Usage: python scripts/evaluate.py [OPTIONS]
Options:
-r, --dataset-root PATH The root path to dataset. [required]
--model-path PATH Path to the model weight [required]
--batch-size INTEGER Batch size. Default: 16
--num-workers INTEGER Number of workers. #CPU of this machine: 16.
Default: 0
--image-size INTEGER... The size of input image. Default: (256,256)
--seed INTEGER Random seed of train/test split. Default: 168
--output-path TEXT Path to output model weight. Default:
reports/figures
--help Show this message and exit.
Examples
- Evaluate trained model
python scripts/evaluate.py -r "datasets/final/train" --model-path "model_weights/<model-type>_<exp_time>/model.pt"
Analysis model prediction
Usage: python scripts/analysis.py [OPTIONS]
Options:
-r, --dataset-root PATH The root path to dataset. [required]
--model-path PATH Path to the model weight [required]
--batch-size INTEGER Batch size. Default: 16
--num-workers INTEGER Number of workers. #CPU of this machine: 16.
Default: 0
--image-size INTEGER... The size of input image. Default: (256,256)
--seed INTEGER Random seed of train/test split. Default: 168
--output-path TEXT Path to output model prediction. Default: reports
--help Show this message and exit.
Examples
- analysis trained model
python scripts/analysis.py -r "datasets/final/train" --model-path "model_weights/<model-type>_<exp_time>/model.pt"
By default, the reports/test.png
is AUC of ROC curve and confusion matrix, and the reports/test_images.jpg
shows the
fail cases.
Inference a single image or images of the folder.
Usage: python scripts/test.py [OPTIONS]
Options:
--image-path PATH Path to the single image.
--image-folder PATH Path to the images folder
--model-path PATH Path to the model weight [required]
--image-size INTEGER... The size of input image. Default: (256,256)
--output-path TEXT Path to output model prediction. Default: reports
--batch-size INTEGER Batch size. Default: 32
--help Show this message and exit.
Examples
- Single image inference
python scripts/test.py --image-path="datasets/final/test1/1.jpg" --model-path="model_weights/<model-type>_<exp_time>/model.pt"
Save result.png
to reports
by default.
- Images of the folder inference
python scripts/test.py --image-folder="datasets/final/test1" --model-path="model_weights/<model-type>_<exp_time>/model.pt"
Save results.csv
to reports
by default.
├── LICENSE
├── Makefile <- Makefile with commands like `make data` or `make train`
├── README.md <- The top-level README for developers using this project.
├── datasets
│ ├── final <- The final, canonical data sets for modeling.

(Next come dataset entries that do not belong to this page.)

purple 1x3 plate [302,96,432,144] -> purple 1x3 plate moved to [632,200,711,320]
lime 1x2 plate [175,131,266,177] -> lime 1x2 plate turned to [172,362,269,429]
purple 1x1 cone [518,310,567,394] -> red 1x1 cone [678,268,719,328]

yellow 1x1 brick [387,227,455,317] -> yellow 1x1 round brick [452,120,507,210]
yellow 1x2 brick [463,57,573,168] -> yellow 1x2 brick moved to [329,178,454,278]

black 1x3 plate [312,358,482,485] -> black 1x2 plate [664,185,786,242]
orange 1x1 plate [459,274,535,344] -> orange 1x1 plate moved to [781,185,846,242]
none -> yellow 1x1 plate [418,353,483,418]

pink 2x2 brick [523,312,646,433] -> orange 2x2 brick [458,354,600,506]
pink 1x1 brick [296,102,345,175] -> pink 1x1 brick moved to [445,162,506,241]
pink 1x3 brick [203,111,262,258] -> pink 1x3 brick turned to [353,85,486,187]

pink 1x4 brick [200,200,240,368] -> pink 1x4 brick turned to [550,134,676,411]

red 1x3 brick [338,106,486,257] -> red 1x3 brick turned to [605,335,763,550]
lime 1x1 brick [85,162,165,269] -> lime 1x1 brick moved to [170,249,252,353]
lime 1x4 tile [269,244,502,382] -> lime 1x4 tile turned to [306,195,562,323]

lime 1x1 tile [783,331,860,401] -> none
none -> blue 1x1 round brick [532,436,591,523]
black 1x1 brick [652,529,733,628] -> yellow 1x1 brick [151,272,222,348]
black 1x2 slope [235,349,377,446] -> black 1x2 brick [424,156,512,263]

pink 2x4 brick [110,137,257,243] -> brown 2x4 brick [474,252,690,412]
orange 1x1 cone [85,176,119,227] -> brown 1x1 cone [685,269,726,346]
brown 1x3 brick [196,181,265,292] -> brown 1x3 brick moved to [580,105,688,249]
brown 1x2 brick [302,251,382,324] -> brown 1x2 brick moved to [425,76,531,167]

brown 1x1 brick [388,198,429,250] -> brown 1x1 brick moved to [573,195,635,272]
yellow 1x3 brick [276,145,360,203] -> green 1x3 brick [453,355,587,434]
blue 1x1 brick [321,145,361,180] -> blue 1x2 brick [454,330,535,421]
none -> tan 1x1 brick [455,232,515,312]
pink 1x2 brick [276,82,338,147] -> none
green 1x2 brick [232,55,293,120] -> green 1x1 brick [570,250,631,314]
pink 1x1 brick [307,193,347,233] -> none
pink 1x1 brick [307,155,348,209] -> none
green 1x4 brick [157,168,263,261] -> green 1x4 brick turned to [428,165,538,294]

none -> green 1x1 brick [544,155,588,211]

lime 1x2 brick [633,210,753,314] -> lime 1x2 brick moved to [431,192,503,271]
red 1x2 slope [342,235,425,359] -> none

│ └── raw <- The original, immutable data dump.
│
├── model_weights <- Trained and serialized models, model predictions, or model summaries
│
├── notebooks <- Jupyter notebooks. Naming convention is a number (for ordering),
│ the creator's initials, and a short `-` delimited description, e.g.
│ `1.0-jqp-initial-data-exploration`.
│
├── reports <- Generated analysis as HTML, PDF, LaTeX, etc.
│ └── figures <- Generated graphics and figures to be used in reporting
│
├── scripts <- Scripts to train model in different setting
│
├── requirements.txt <- The requirements file for reproducing the analysis environment, e.g.
│ generated with `pip freeze > requirements.txt`
│
├── setup.py <- makes project pip installable (pip install -e .) so src can be imported
│
├── scripts
│ ├── train.py <- Scripts to train models
│ │
│ ├── evaluate.py <- Scripts to evaluate models
│ │
│ └── test.py <- Scripts to predict single sample via trained models
│
├── shells <- Base shells.
│ └── train.sh <- Shells to run multiple training settings at once.
│
└── dogs_cats_classifier <- Source code for use in this project.
│
├── __init__.py <- Makes dogs_cats_classifier a Python module
│
├── data <- Scripts to download or generate data
│
├── models <- Scripts to construct model modules and architecture
│
└── utils <- Scripts to help train/test pipeline
Project based on the pytorch-project-template.